🤖 AI Summary
Existing RAG methods for long-video understanding suffer from scene fragmentation and contextual discontinuity due to fixed, rigid video segmentation. To address this, we propose Scene-RAG, a scene-level retrieval-augmented generation framework. Our approach introduces three key innovations: (1) an LLM-driven, narrative-consistency-aware scene segmentation paradigm that dynamically partitions videos by jointly leveraging ASR transcripts and temporal metadata to ensure semantic coherence; (2) a vision-language multimodal dynamic scene knowledge graph enabling multi-hop reasoning and long-range dependency modeling; and (3) a lightweight heuristic iterative correction mechanism to enhance segmentation robustness. Evaluated on the 134+ hour LongerVideos benchmark, Scene-RAG achieves a 72.5% win rate on generative tasks—significantly outperforming state-of-the-art baselines—and empirically validates the critical importance of scene-level structural modeling for long-video understanding.
📝 Abstract
Despite recent advances in retrieval-augmented generation (RAG) for video understanding, effectively understanding long-form video content remains underexplored due to the vast scale and high complexity of video data. Current RAG approaches typically segment videos into fixed-length chunks, which often disrupts the continuity of contextual information and fails to capture authentic scene boundaries. Inspired by the human ability to naturally organize continuous experiences into coherent scenes, we present SceneRAG, a unified framework that leverages large language models to segment videos into narrative-consistent scenes by processing ASR transcripts alongside temporal metadata.
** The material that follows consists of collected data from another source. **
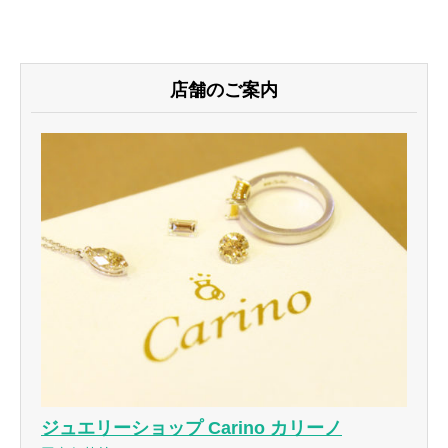
店舗のご案内
ジュエリーショップ Carino カリーノ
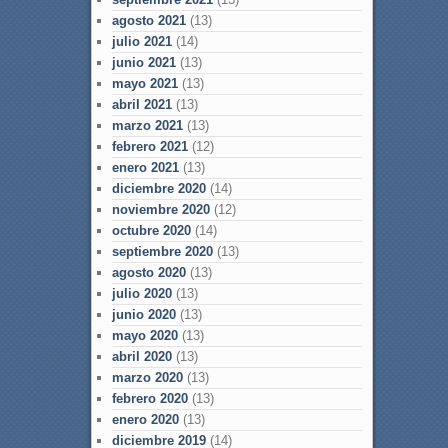
agosto 2021
(13)
julio 2021
(14)
junio 2021
(13)
mayo 2021
(13)
abril 2021
(13)
marzo 2021
(13)
febrero 2021
(12)
enero 2021
(13)
diciembre 2020
(14)
noviembre 2020
(12)
octubre 2020
(14)
septiembre 2020
(13)
agosto 2020
(13)
julio 2020
(13)
junio 2020
(13)
mayo 2020
(13)
abril 2020
(13)
marzo 2020
(13)
febrero 2020
(13)
enero 2020
(13)
diciembre 2019
(14)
SceneRAG further sharpens these initial boundaries through lightweight heuristics and iterative correction. For each scene, the framework fuses information from both visual and textual modalities to extract entity relations and dynamically builds a knowledge graph, enabling robust multi-hop retrieval and generation that account for long-range dependencies. Experiments on the LongerVideos benchmark, featuring over 134 hours of diverse content, confirm that SceneRAG substantially outperforms prior baselines, achieving a win rate of up to 72.5 percent on generation tasks.